Question

A population of timber rattlesnakes in eastern Kentucky is surveyed to estimate genetic diversity and structuring of the species across the landscape. Six populations are tissue sampled and are genetically analyzed; these appear to be metapopulations that are fragmented and separated by surface mining. The following data describe the distribution of genetic diversity within this population. HP = 9%; DPT = 91%. Explain these findings and why they may or may not be important knowing that 3 of these 6 populations are at risk due to surface mining permits being issued for land they occupy. HP = mean diversity within populations DPT = Mean divergence among populations HT = total genetic variation (mean total heterozygosity) HT = HP + DPT

Answer 1

Genetic variation describes naturally occurring genetic differences among individuals of the same species. This variation permits flexibility and survival of a population in the face of changing environmental circumstances. Consequently, genetic variation is often considered an advantage, as it is a form of preparation for the unexpected.

Mean diversity within populations indicate the level of diversity observed in the genotype of species within a population which could be smaller or larger while mean divergence among populations is the diversity observed among the species of different populations. In this case, the diversity observed is higher in 'among the populations' than within the populations which is indicative of the fact that genetic drift has occurred between species. Typically, genetic drift occurs in small populations, where infrequently-occurring alleles face a greater chance of being lost. Once it begins, genetic drift will continue until the involved allele is either lost by a population or is the only allele present at a particular gene locus within a population. Both possibilities decrease the genetic diversity of a population.

Genetic drift is common after a population experiences a population bottleneck. A population bottleneck arises when a significant number of individuals in a population die or are otherwise prevented from breeding, resulting in a drastic decrease in the size of the population. Genetic drift can result in the loss of rare alleles and can decrease the size of the gene pool. Genetic drift can also cause a new population to be genetically distinct from its original population, which has led to the hypothesis that genetic drift plays a role in the evolution of new species.

If the individuals at either end of the range reconnect and continue mating, the resulting genetic intermixing can contribute to more genetic variation overall. However, if the range becomes wide enough that interbreeding between opposite ends becomes less and less likely, and the different forces acting at either end become more and more pronounced, and the individuals at each end of the population range may eventually become genetically distinct from one another.
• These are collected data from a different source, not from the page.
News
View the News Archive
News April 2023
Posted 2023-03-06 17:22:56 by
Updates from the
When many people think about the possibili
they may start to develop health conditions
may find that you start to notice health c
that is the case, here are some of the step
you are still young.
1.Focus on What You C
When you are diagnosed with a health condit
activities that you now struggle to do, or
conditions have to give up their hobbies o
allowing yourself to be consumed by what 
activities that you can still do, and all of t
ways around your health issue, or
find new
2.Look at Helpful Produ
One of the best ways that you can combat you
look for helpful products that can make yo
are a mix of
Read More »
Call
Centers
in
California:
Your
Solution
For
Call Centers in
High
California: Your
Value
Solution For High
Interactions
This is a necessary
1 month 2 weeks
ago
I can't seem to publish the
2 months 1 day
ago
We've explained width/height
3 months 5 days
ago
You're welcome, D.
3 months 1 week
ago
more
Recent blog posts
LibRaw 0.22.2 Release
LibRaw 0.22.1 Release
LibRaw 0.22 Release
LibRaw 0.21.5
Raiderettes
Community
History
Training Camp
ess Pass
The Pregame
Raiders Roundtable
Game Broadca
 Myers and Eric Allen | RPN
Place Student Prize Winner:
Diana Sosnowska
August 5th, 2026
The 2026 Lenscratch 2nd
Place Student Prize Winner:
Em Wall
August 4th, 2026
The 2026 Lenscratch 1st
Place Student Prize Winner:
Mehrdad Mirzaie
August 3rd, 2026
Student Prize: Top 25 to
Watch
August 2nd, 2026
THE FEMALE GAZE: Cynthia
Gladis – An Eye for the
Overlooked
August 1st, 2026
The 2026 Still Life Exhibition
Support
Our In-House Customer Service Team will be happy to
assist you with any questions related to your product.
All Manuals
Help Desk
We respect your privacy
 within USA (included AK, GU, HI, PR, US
As relative allele frequencies change, relative genotype frequencies may also change. Each genotype in the population usually has different fitness for that particular environment. In other words, some genotypes will be favored, and individuals with those genotypes will continue to reproduce. Other genotypes will not be favored: individuals with those genotypes will be less likely to reproduce. Unfavorable genotypes take many forms, such as increased risk of predation, decreased access to mates, or decreased access to resources that maintain health. Overall, the forces that cause relative allele frequencies to change at the population level can also influence the selection forces that shape them over successive generations.

These findings are important in understanding the role of environmental factors in the genetic divergence. 3 out of the 6 populations are at a high risk due to surface mining because the gentic divergance is low in these population leading to lesser adaptation to the environmental conditions compared with the other populations.